In the modern world, we have largely rejected overt manifestations of "power as principle," and that fact has already toppled several of the globe's worst dictatorships in a short period of time. But the struggle before us is something more subtle than sweeping up the garbage already discarded by history: Authoritarianism hides in plain sight throughout the laws and unexamined assumptions of our civilization. At the root of it all is an unchallenged basis of property that is inherently nihilistic, power-based, and destructive: Namely, the power of an agent to impose its will on a subject, be it a person or an inanimate object.
The ultimate expression of that will - and indeed, the inevitable result of continuing to found property on that basis - can only be the destruction of what is owned, because the only alternative is to void the principle. Confronted by the challenge to prove ownership, the holder of property under the present concept can only either destroy it or acknowledge that the present conception is bankrupt, and the more authoritarian a person is, the more likely they are to choose the former. In a unifying world increasingly owned by a shrinking minority of people, this cannot be allowed to continue if humanity is to survive.
The current worldwide concept of property is a relic of the ancient world where such heinous ideas as "right of conquest," filial absolutism, and power as moral virtue were not only predominant but completely unchallenged. If you conquer, then you have the right to rule. If you rule, then you have the right to destroy. If you destroy, then you have the right to conquer and rule. This circular reasoning was considered an obvious truism, and alternatives were not even contemplated in most societies until relatively recently in history. At the heart of it was a fatalistic outlook that held every event to be predestined, and the actors to be mere puppets of a divine will that could not be defied - in other words, we have no choice, so we might as well choose to be beasts. The result was a history littered with gaunt paupers, tortured slaves, and dismembered corpses.
A lot of progress has been made since then. Notwithstanding recent "hiccups" like the invasion of Iraq, the world has overwhelmingly rejected the right of conquest - leaders who claim legitimacy comes with the act of seizure are rightly condemned as sociopaths and kleptomaniacs, and when practical face international wrath. This is not to say the sickness has been eradicated on that front, but only that civilization is developing a more reliable immunity to it. Similarly, even the most violently conservative societies are now less than comfortable with filial absolutism - the notion that being at the head of a family should involve the power to kill members who "dishonor" or otherwise inconvenience it.
Generally speaking, then, civilization is moving away from the idea of human relationships as being legitimately defined by power, and toward a conception based on nurturance: A government is legitimate only insofar as it serves The People, and a family can only be called a family if it nurtures its members. We should not underestimate how radical a change this is from the bulk of history: In the past, it wasn't merely claimed that absolutism served people the best, but that it was the definition of good governance in both politics and family. If a ruler chose to make the lot of his people unending misery and suffering, then by virtue of that choice, misery and suffering were the moral outcome. If a patriarch chose to sell his entire family into slavery, then that was the moral outcome because he had chosen it.

:: SUPPLIED INFORMATION ::
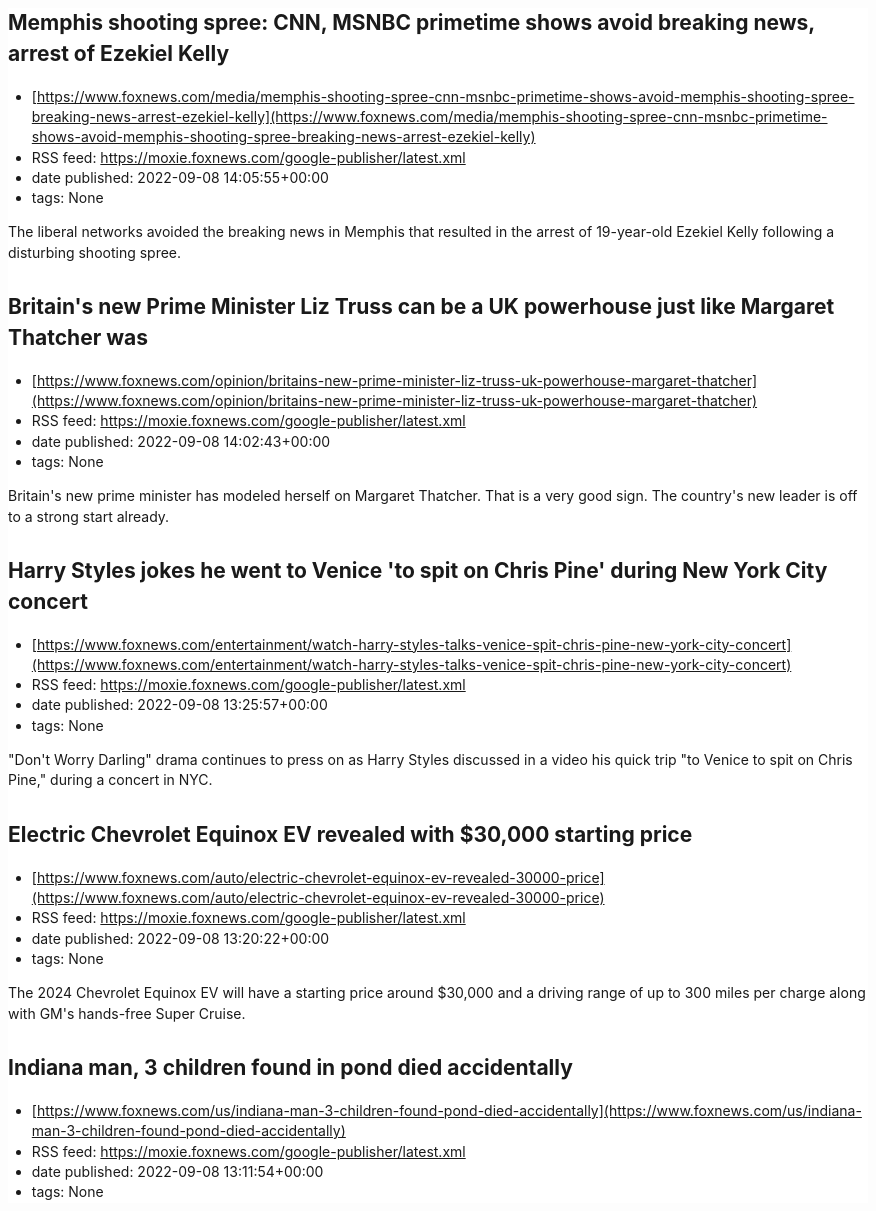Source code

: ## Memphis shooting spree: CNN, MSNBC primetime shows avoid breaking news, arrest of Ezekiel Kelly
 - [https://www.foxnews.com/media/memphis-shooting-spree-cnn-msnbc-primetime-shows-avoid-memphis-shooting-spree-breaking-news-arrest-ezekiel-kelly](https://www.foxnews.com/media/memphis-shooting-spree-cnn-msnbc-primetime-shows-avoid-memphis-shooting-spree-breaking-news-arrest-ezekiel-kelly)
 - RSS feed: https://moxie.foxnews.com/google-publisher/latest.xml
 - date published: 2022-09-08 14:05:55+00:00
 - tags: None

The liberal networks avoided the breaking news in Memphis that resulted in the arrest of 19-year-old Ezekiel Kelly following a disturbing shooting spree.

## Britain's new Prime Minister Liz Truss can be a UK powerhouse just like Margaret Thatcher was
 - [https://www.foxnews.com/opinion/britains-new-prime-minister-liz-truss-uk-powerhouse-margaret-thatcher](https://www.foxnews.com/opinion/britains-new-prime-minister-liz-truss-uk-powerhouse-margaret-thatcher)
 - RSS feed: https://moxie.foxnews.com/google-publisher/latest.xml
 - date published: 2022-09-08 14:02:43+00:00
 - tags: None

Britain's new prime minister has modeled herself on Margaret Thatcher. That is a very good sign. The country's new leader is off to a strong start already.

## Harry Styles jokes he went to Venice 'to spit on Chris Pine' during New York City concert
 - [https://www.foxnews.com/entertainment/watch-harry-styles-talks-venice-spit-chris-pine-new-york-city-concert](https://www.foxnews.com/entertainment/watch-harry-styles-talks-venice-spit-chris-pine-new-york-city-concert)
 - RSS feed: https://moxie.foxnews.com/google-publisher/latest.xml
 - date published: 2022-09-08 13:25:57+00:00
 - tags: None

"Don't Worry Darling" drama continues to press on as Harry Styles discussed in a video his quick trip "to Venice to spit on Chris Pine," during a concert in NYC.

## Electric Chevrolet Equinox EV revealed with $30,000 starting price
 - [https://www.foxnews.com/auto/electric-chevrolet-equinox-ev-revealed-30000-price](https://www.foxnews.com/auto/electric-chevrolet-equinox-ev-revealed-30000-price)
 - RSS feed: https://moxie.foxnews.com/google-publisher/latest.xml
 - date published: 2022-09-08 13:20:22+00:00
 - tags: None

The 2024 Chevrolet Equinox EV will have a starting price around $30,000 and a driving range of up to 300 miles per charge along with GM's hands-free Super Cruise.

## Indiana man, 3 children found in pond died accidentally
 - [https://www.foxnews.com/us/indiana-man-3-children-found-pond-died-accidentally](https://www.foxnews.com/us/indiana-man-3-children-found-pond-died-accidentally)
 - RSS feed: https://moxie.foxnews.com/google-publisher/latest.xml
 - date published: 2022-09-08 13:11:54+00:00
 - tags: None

:: REQUIRED WORK ::
(A) In the essay on property, write out the passage between "In the modern" and "an inanimate object.", inclusive, switching "garbage" to "rubbish".
(B) How does the essay on property define filial absolutism?

:: ANSWERS BY ITEM ::
(A)
In the modern world, we have largely rejected overt manifestations of "power as principle," and that fact has already toppled several of the globe's worst dictatorships in a short period of time. But the struggle before us is something more subtle than sweeping up the rubbish already discarded by history: Authoritarianism hides in plain sight throughout the laws and unexamined assumptions of our civilization. At the root of it all is an unchallenged basis of property that is inherently nihilistic, power-based, and destructive: Namely, the power of an agent to impose its will on a subject, be it a person or an inanimate object.

(B) It is the notion that being at the head of a family should involve the power to kill members who "dishonor" or otherwise inconvenience it.